Saltzman's involvement with Bond ended after 1974's "Man with the Golden Gun."
One person who was interested in taking over Saltzman's interest was David Frost of "Frost/Nixon" fame. "Cubby didn't want him," Jewell says. "Eventually he talked United Artists into buying Harry's half of the company, and then basically he was in complete control from that point on. Now it's a family franchise that has been handed down."
Jewell says he has a difficult time communicating to his students just how special the Bond films were when they first appeared in the 1960s -- their popularity also spawned TV's "The Man From U.N.C.L.E." and movie series featuring James Coburn as Derek Flint and Dean Martin as Matt Helm.

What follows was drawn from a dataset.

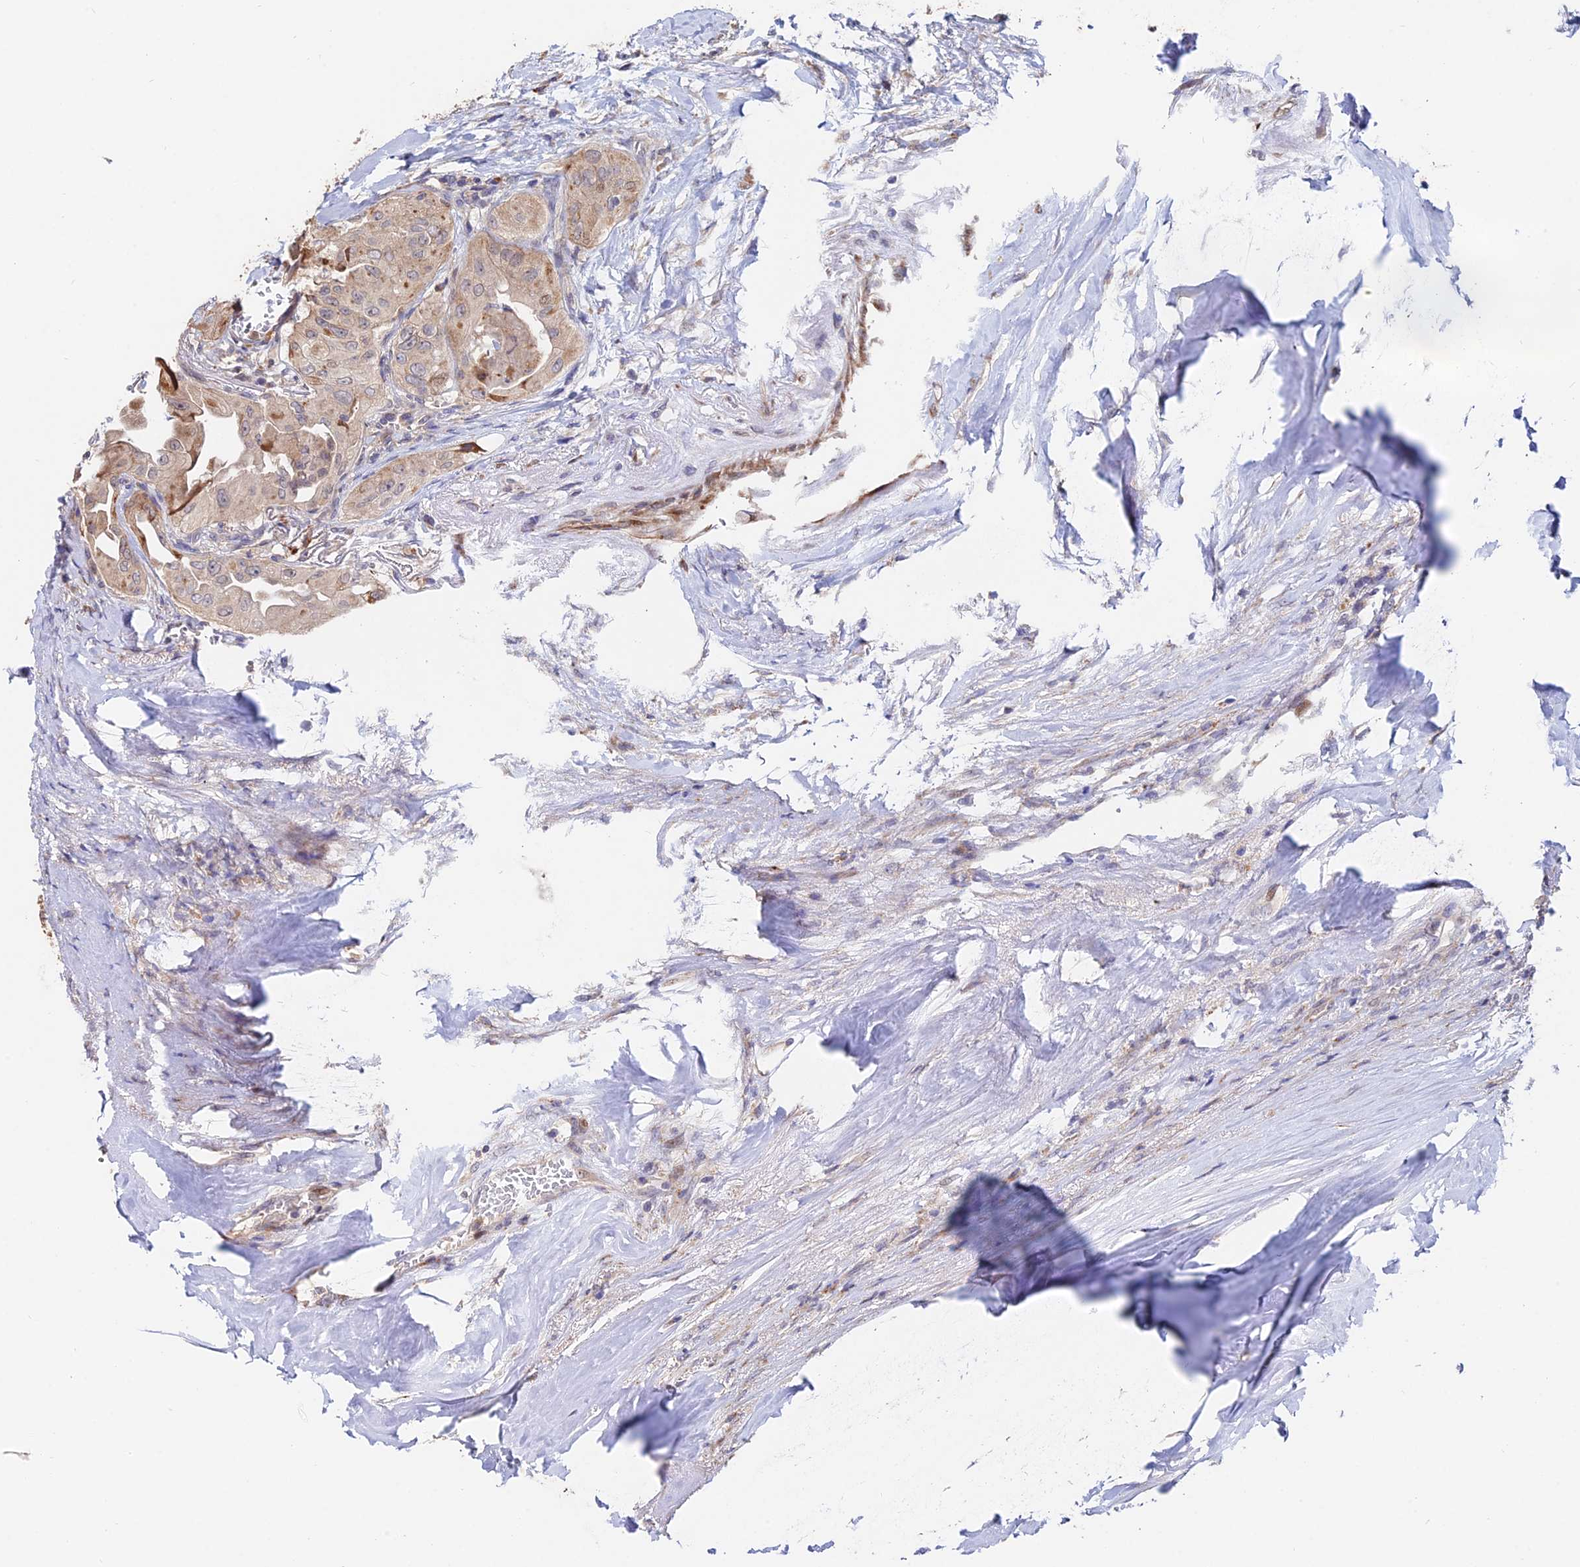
{"staining": {"intensity": "weak", "quantity": ">75%", "location": "cytoplasmic/membranous"}, "tissue": "thyroid cancer", "cell_type": "Tumor cells", "image_type": "cancer", "snomed": [{"axis": "morphology", "description": "Papillary adenocarcinoma, NOS"}, {"axis": "topography", "description": "Thyroid gland"}], "caption": "Immunohistochemical staining of papillary adenocarcinoma (thyroid) shows low levels of weak cytoplasmic/membranous positivity in approximately >75% of tumor cells.", "gene": "ACTR5", "patient": {"sex": "female", "age": 59}}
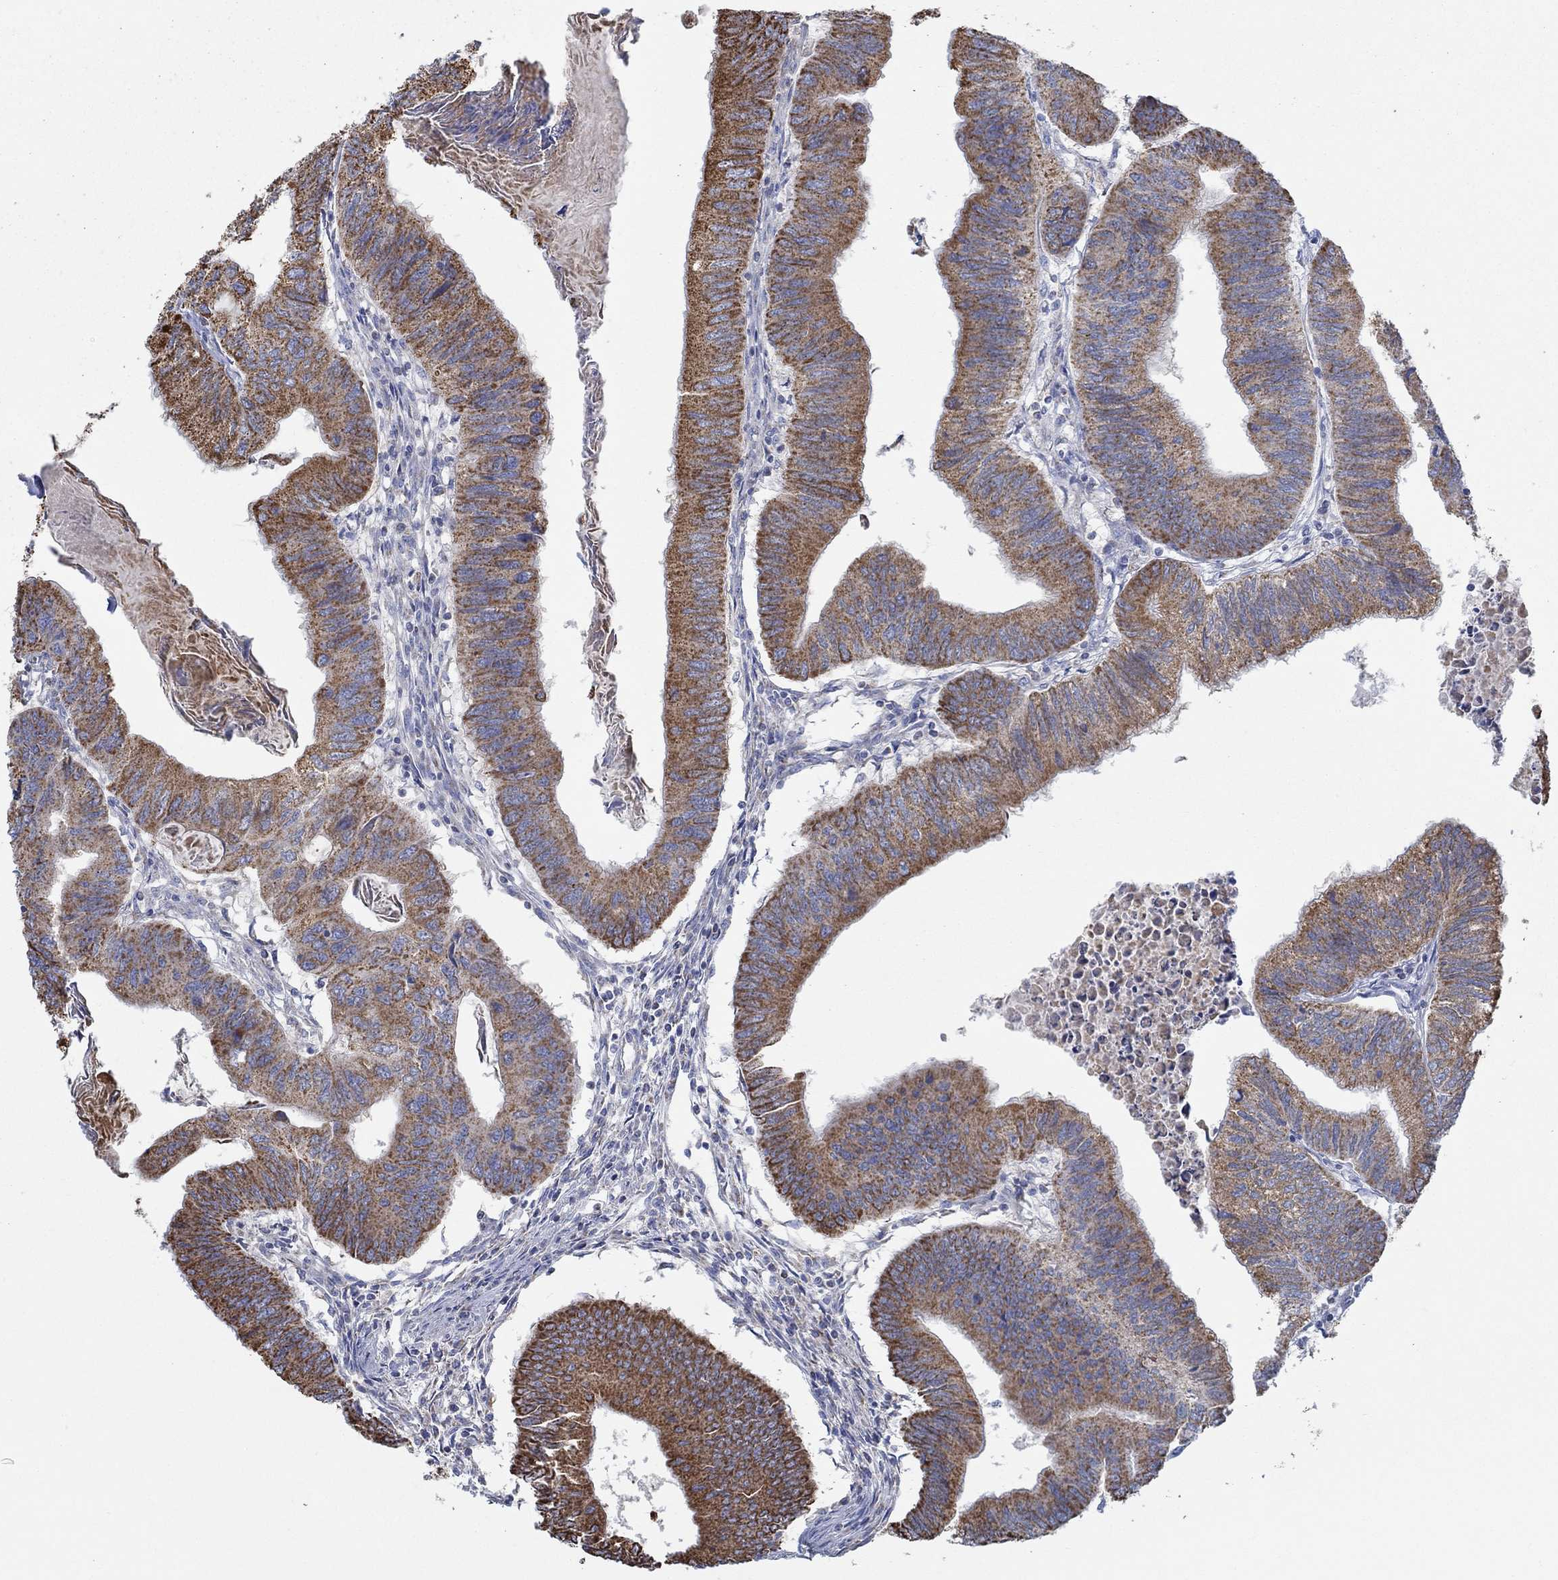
{"staining": {"intensity": "strong", "quantity": ">75%", "location": "cytoplasmic/membranous"}, "tissue": "colorectal cancer", "cell_type": "Tumor cells", "image_type": "cancer", "snomed": [{"axis": "morphology", "description": "Adenocarcinoma, NOS"}, {"axis": "topography", "description": "Colon"}], "caption": "Colorectal adenocarcinoma was stained to show a protein in brown. There is high levels of strong cytoplasmic/membranous expression in about >75% of tumor cells.", "gene": "GLOD5", "patient": {"sex": "male", "age": 53}}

Though Fleming's books were written in a Cold War context, he notes, Broccoli and Saltzman got the idea to depoliticize the scripts "and to develop the films in a way so that they would be timeless by adding this whole notion of SPECTRE, this worldwide criminal power-seeking organization that wanted to control everything. From that point on it was fairly easy to make the stories, then speak to the changes in the cultural climate."
Wilson says that his stepfather always stated "Bond was bigger than the actor who played him."
Barbara Broccoli adds that "For him [her father] it was always about putting all the money on the screen, and I think audiences have responded to that over the years. They know if they pay their money and give up their two hours, they are going to be taken on an adventure."